Mi rostro era una rapsodia de emociones. Había pasado del tedio ante la cansina perorata de mi padre, a la irritación por la enumeración que había hecho de mis desaciertos y finalmente me había dominado la furia por la dureza de sus palabras. Mi orgullo estaba herido, pero en lo más profundo de mi fuero interno, sabía que él tenía razón y odiaba esa certeza.

Estallé, empuñando la ira y la soberbia y lanzándolas contra él con todas mis fuerzas.

—¡Mediocre! ¿Es eso lo que piensas que soy? —grité, colorada, asustando a mi hermano que nos miraba a uno y otro, sin saber que estaba pasando—. Me acusas de no dedicarme a nada por completo, pero ¿cuándo me has apoyado tú en nada de lo que he querido? ¿Cómo quieres que sea brillante si ni siquiera tengo el apoyo de mi propia familia para potenciar mis "supuestas" virtudes? Siempre despreciaste mis intentos por escribir, pensabas que la música era una tontería, lo único que te interesaba era que me matara de aburrimiento estudiando para que me convirtiera en una esclava más en tu empresa.

Mi padre me miraba estupefacto, sorprendido por mi arranque, pero sin dar muestras de reblandecerse con mis palabras.

—¿Qué estás diciendo, Valeria? Fuiste tú quien eligió esa carrera, yo no tuve nada que ver. —Se defendió.

—¡Serás cínico! —le grité, fuera de mí—. ¿Que no tuviste nada que ver? ¡Si prácticamente me obligaste! Me lo metiste por los ojos con todas las promesas de colocación laboral que tendría después. Me presionaste hablándome siempre de dinero, de estatus... ¡Es lo único que te importa! —Lo acusé, resentida—. Jamás te interesaron mis sueños, jamás me alentaste a perseguirlos.

—No vi que estuvieras haciendo nada digno de alentar —respondió con una calma brutal.

Esa declaración fue como una bofetada. Dejé de gritar y con los ojos húmedos, lo miré, profundamente dolida.

—Ya veo —le dije en un hilo de voz—. Me alegro de saber la verdadera opinión que tienes de mí. Y ¿sabes qué? Ya ni siquiera me interesa esa opinión. —Sin darle tiempo a responder, fui a mi cuarto y recogí el chelo.

Claudio me seguía, confundido y asustado, como un cachorro que escucha por primera vez los truenos.

—Val, ¿qué está pasando? ¿Ya te vas? No te vayas, por favor —me suplicaba, al borde de las lágrimas.

—Lo siento, Clau. Debo irme. Pero vendré a verte en tu cumpleaños ¿sí?

—¿No vendrás más hasta mi cumpleaños? —preguntó, temeroso.

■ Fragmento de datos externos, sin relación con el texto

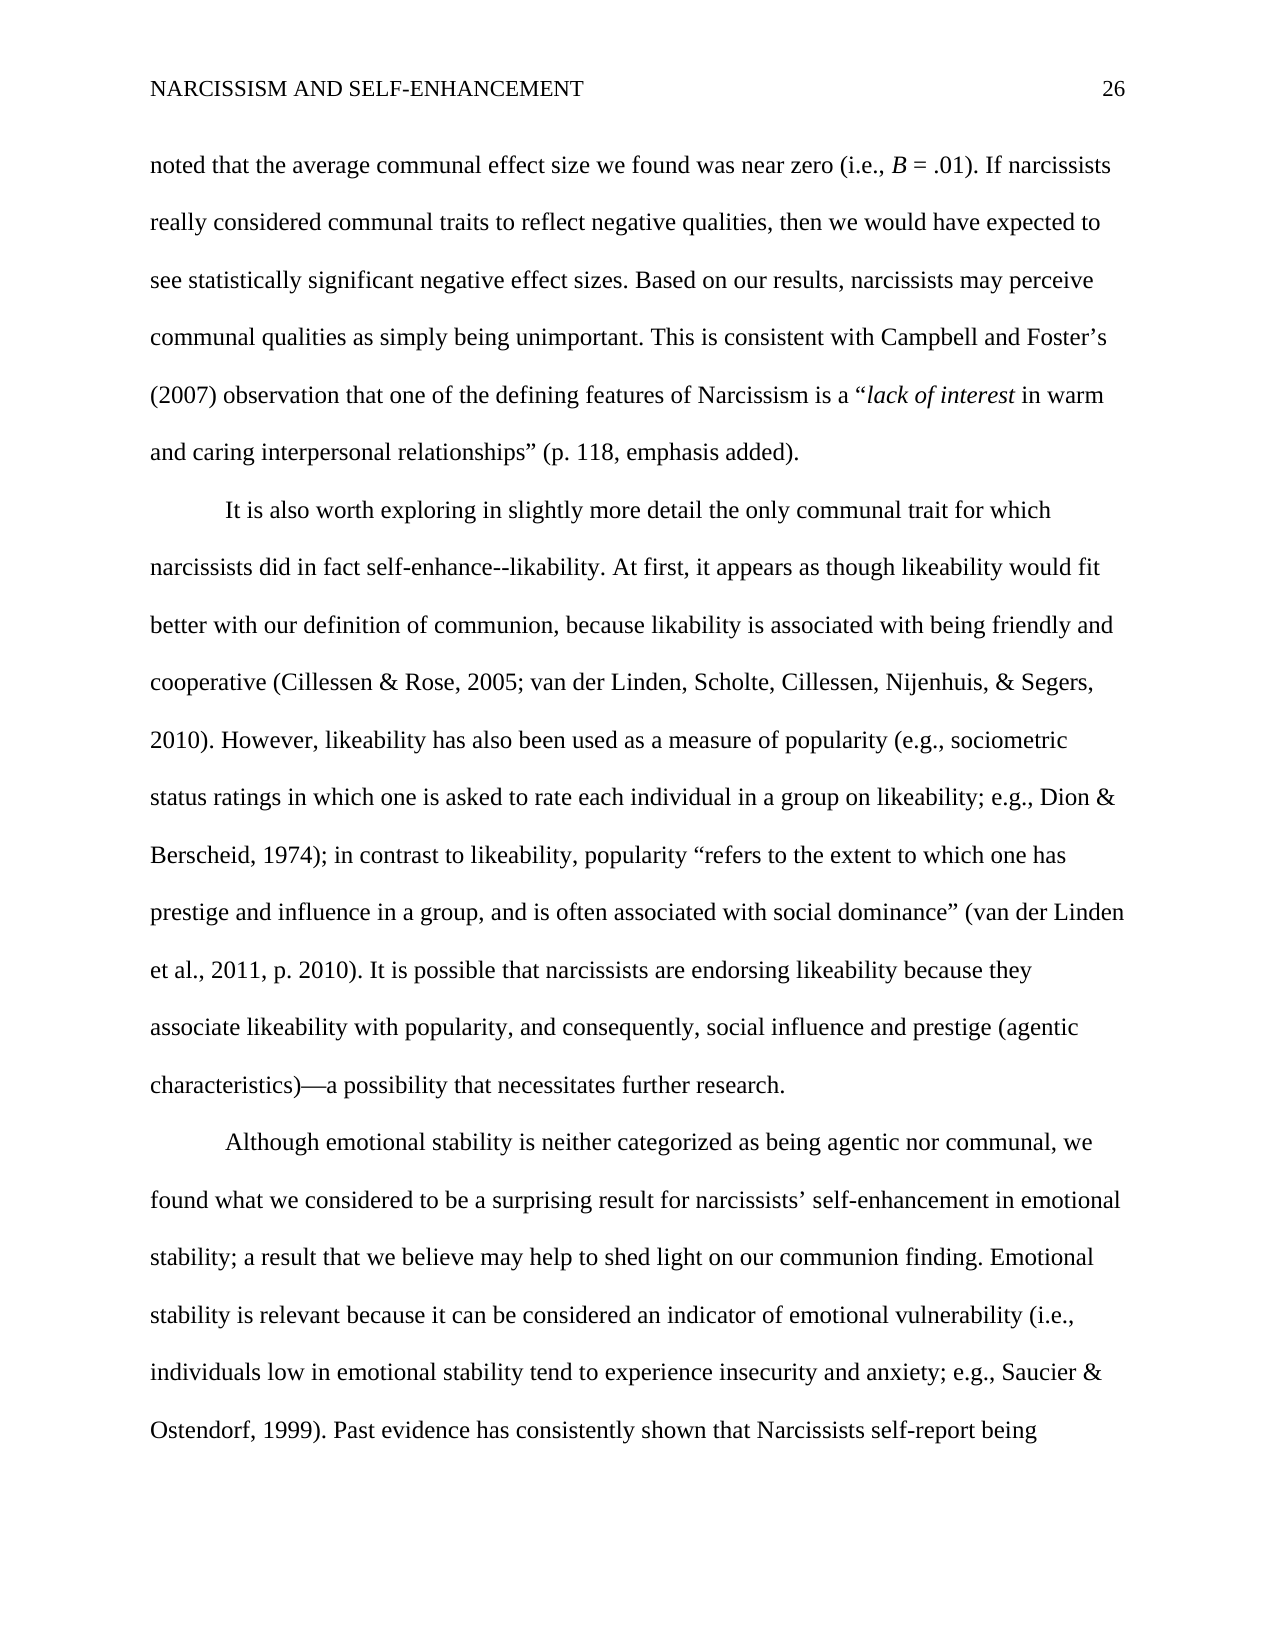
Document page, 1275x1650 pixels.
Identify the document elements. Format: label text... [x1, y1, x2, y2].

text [150, 150, 1125, 466]
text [150, 1127, 1125, 1444]
text It is also worth exploring in slightly more detail the only communal trait for which narcissists did in fact self-enhance--likability. At first, it appears as though likeability would fit better with our definition of communion, because likability is associated with being friendly and cooperative (Cillessen & Rose, 2005; van der Linden, Scholte, Cillessen, Nijenhuis, & Segers, 2010). However, likeability has also been used as a measure of popularity (e.g., sociometric status ratings in which one is asked to rate each individual in a group on likeability; e.g., Dion & Berscheid, 1974); in contrast to likeability, popularity “refers to the extent to which one has prestige and influence in a group, and is often associated with social dominance” (van der Linden et al., 2011, p. 2010). It is possible that narcissists are endorsing likeability because they associate likeability with popularity, and consequently, social influence and prestige (agentic characteristics)—a possibility that necessitates further research. [150, 495, 1125, 1099]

—Lo siento, cariño. Te llamaré cada día, lo prometo. No olvides cuanto te quiero —le dije antes de arrodillarme a abrazarlo y sentir como sus lágrimas mojaban mi cuello—. No llores, todo estará bien —lo tranquilicé, sin saber si le estaba diciendo la verdad.

Pasé por la cocina sin voltearme a mirar a mi padre que no hizo el menor ademán de detenerme.

Concluí mi furiosa escena con un trágico portazo, pero una parte de mí, la parte que sabía cuan errado había sido mi comportamiento, aminoró el paso con la pálida esperanza de que mi padre me alcanzara en el rellano, con el fin de hacer las paces.

Incluso me detuve unos minutos en el jardín y esperé.

Pero él no me siguió, y por supuesto, yo tampoco regresé.